* Job:
Give the listing again from the line with "list The third" up to and including the line with "list The cockpit", switching "cockpit" to "dashboard" and leaving the rest unchanged.

* Records:
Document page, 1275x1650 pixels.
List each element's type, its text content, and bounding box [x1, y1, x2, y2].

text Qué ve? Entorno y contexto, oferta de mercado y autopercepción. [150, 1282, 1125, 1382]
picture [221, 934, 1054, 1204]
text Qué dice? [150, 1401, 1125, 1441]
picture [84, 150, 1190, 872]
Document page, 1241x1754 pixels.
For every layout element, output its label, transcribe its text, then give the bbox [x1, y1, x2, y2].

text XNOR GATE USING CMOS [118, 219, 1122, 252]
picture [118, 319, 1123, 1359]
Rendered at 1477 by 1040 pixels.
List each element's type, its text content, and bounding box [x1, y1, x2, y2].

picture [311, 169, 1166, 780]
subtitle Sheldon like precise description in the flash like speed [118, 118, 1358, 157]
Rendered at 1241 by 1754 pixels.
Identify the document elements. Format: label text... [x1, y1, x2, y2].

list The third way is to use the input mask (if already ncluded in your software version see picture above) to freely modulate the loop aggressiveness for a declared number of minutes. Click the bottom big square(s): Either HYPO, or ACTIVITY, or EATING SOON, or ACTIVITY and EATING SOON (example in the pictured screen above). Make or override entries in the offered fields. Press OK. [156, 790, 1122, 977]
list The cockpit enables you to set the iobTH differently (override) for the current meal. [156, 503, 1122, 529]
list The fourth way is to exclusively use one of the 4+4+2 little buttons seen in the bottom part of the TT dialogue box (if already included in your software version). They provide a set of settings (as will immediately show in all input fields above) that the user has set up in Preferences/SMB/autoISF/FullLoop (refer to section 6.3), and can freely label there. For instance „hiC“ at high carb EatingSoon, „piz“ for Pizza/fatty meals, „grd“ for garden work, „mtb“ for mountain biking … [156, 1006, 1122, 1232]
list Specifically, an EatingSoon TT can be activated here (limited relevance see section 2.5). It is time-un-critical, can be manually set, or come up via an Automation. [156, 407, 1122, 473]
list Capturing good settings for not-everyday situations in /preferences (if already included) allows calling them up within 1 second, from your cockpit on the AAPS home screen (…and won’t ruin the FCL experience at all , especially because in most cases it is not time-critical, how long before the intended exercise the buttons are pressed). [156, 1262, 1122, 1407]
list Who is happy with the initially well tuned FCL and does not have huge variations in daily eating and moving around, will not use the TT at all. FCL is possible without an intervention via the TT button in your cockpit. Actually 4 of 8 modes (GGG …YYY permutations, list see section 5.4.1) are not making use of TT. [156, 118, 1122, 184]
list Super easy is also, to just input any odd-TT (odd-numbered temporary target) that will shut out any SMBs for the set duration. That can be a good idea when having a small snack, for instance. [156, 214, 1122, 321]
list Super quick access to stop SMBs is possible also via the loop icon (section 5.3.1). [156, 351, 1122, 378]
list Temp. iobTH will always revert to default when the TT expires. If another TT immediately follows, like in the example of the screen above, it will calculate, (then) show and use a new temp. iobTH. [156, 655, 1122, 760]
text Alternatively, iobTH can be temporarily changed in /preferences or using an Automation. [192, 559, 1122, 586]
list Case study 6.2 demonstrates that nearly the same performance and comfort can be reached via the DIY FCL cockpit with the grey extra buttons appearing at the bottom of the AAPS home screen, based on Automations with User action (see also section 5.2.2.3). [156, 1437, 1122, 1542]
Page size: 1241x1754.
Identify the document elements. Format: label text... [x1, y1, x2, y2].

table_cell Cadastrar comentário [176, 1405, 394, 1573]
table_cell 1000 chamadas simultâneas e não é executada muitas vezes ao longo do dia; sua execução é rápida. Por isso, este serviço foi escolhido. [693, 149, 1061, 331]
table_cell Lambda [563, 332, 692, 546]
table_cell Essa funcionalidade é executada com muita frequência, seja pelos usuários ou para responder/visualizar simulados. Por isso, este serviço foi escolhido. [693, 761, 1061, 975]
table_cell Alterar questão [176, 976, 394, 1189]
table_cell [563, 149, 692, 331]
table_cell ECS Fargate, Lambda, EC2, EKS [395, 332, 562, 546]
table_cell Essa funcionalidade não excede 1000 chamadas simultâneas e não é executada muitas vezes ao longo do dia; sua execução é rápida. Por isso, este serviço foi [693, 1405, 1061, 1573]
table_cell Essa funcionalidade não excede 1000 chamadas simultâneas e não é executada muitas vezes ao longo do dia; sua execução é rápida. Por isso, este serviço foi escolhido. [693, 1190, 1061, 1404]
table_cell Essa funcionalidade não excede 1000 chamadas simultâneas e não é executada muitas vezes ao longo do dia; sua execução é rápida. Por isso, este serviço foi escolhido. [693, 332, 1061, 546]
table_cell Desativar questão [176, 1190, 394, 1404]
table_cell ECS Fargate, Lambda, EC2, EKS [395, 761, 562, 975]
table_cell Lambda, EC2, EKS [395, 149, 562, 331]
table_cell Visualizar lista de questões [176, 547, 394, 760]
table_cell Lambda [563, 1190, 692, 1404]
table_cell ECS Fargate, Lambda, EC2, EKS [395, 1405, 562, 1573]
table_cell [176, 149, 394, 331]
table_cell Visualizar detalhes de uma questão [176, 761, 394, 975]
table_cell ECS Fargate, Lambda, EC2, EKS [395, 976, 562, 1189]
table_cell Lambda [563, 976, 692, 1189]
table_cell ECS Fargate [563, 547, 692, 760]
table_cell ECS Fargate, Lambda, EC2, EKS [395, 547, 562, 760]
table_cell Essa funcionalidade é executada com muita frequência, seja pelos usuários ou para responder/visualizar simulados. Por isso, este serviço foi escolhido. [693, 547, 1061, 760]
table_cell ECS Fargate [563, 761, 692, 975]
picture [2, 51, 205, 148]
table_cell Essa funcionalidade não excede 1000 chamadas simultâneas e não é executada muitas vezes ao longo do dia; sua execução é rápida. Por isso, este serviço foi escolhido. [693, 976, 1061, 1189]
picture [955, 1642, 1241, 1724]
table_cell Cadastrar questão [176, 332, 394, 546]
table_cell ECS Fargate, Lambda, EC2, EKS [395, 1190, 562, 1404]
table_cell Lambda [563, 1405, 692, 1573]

* Correct output:
list The third way is to use the input mask (if already ncluded in your software version see picture above) to freely modulate the loop aggressiveness for a declared number of minutes. Click the bottom big square(s): Either HYPO, or ACTIVITY, or EATING SOON, or ACTIVITY and EATING SOON (example in the pictured screen above). Make or override entries in the offered fields. Press OK. [156, 790, 1122, 977]
list The dashboard enables you to set the iobTH differently (override) for the current meal. [156, 503, 1122, 529]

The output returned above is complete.